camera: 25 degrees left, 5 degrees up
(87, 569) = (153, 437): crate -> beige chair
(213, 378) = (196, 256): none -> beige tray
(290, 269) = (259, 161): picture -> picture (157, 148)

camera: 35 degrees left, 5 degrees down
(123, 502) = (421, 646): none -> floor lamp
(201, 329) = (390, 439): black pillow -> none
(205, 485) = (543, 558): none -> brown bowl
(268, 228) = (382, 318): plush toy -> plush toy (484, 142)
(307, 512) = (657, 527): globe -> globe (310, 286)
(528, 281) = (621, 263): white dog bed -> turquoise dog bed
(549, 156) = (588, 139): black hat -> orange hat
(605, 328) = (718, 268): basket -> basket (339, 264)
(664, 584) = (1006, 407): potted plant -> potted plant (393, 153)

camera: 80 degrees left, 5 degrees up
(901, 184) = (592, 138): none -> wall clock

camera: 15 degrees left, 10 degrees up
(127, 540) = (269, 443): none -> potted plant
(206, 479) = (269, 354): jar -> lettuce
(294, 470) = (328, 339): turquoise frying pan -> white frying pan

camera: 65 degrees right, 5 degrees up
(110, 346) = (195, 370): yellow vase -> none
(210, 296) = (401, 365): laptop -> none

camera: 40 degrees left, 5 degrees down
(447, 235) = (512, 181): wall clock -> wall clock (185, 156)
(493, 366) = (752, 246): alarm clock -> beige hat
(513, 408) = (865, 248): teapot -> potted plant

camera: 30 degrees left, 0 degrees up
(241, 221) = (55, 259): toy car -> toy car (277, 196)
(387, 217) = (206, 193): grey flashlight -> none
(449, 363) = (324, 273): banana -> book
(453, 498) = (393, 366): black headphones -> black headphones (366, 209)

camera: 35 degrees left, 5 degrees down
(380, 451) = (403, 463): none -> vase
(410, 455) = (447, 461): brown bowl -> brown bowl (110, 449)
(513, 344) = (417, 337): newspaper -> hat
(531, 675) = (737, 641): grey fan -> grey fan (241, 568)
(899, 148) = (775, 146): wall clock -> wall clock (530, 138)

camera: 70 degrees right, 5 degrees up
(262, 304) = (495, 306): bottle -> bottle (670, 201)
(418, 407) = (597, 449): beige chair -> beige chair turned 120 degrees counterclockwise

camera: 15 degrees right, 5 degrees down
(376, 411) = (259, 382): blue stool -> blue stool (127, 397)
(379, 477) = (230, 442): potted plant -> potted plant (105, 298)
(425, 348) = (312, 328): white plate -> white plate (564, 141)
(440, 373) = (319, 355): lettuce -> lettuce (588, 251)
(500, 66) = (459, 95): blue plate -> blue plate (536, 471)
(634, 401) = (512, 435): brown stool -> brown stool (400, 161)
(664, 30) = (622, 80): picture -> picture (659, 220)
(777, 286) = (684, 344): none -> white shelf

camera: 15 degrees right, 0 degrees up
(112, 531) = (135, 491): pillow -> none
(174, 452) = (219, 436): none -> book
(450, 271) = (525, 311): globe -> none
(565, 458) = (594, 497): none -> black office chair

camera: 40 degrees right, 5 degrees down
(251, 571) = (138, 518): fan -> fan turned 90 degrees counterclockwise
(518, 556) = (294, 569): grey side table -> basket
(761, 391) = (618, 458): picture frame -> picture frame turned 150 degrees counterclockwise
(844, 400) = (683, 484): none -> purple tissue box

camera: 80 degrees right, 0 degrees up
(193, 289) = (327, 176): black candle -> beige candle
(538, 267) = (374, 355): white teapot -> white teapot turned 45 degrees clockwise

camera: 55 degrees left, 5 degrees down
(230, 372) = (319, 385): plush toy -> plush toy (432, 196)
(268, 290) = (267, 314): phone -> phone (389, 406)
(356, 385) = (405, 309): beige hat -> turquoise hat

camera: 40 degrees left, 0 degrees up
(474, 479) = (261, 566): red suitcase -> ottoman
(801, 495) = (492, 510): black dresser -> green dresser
§ §
Work request>
From the entries above, extract only the lines running from the one containing "(901, 184) = (592, 138): none -> wall clock" through the one containing "(210, 296) = (401, 365): laptop -> none", inclusive.

Task response>
(901, 184) = (592, 138): none -> wall clock

camera: 15 degrees left, 10 degrees up
(127, 540) = (269, 443): none -> potted plant
(206, 479) = (269, 354): jar -> lettuce
(294, 470) = (328, 339): turquoise frying pan -> white frying pan

camera: 65 degrees right, 5 degrees up
(110, 346) = (195, 370): yellow vase -> none
(210, 296) = (401, 365): laptop -> none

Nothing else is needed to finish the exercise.